# Everyone posting on this forum please read



## Chickadee

Due to the number of younger members whose first fish is a betta this forum does tend to attract a lot of younger members. So I will ask all of you to please be aware of the forum rules to protect our younger members and keep our forum "kid friendly". The topic of this forum is Betta subjects so please let's keep our posts on topic to fish and try to keep the wording so that the younger members are not compromised. Rule #1 on the following says it all.

AquariumForum.com Rules

Thank you so much for your attention.

Rose


----------



## JIM

*Thank you Rose for that reminder, and let me add Admins position on this subject. This forum demands child, and family friendly conversations. In this day and age of computer access by almost anyone, we have to conduct ourselves accordingly. I realize that sometimes folks dont understand that concept.
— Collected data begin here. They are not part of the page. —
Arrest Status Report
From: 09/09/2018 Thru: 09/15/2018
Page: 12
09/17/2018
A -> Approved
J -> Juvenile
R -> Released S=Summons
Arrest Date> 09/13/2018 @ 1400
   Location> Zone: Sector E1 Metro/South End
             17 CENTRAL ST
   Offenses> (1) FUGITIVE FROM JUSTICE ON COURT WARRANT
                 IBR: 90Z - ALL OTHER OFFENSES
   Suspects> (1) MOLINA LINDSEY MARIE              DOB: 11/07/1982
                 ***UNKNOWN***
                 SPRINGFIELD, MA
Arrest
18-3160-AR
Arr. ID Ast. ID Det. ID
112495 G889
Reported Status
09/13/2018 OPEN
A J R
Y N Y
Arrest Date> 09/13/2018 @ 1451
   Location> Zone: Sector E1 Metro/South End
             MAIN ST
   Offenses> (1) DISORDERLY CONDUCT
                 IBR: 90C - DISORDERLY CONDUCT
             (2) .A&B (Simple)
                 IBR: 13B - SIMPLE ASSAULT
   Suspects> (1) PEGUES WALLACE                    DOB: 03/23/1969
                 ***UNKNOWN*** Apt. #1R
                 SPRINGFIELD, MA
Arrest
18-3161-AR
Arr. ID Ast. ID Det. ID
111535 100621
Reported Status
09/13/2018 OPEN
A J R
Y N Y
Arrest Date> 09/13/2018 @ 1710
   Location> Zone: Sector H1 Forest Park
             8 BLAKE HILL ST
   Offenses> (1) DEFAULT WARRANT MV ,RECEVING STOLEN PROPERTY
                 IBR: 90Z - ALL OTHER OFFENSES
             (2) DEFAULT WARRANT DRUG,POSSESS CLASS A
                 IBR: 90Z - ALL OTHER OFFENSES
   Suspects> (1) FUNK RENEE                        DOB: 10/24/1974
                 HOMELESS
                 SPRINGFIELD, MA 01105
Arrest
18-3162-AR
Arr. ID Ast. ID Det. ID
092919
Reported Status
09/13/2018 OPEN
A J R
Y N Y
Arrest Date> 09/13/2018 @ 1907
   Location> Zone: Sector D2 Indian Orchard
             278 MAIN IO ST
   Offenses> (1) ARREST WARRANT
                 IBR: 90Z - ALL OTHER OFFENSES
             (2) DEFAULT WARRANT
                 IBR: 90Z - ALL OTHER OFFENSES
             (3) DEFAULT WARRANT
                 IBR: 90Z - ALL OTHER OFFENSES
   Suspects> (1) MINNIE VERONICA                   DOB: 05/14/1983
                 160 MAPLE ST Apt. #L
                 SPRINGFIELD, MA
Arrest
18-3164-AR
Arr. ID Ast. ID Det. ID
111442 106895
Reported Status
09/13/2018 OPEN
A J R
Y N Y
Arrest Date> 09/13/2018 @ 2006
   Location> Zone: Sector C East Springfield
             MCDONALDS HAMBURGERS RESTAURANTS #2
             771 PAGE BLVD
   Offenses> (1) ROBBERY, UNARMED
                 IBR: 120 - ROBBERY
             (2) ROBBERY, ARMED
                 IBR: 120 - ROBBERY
So as much as i hate to be the bad guy. This is the bottom line. If Any Member chooses to post in a manner that would intentionally offend any member, if brought to my attention, will be warned once and then removed from this forum. Opinions if stated properly do not have to be offensive. Just stop and think how a statement might sound before you push that post button, or who might be reading it. Thank everyone for helping make our site Family friendly.  *


----------



## cottoncandy946

Thanks Rose for reminding everyone about that!!! It really helps!


----------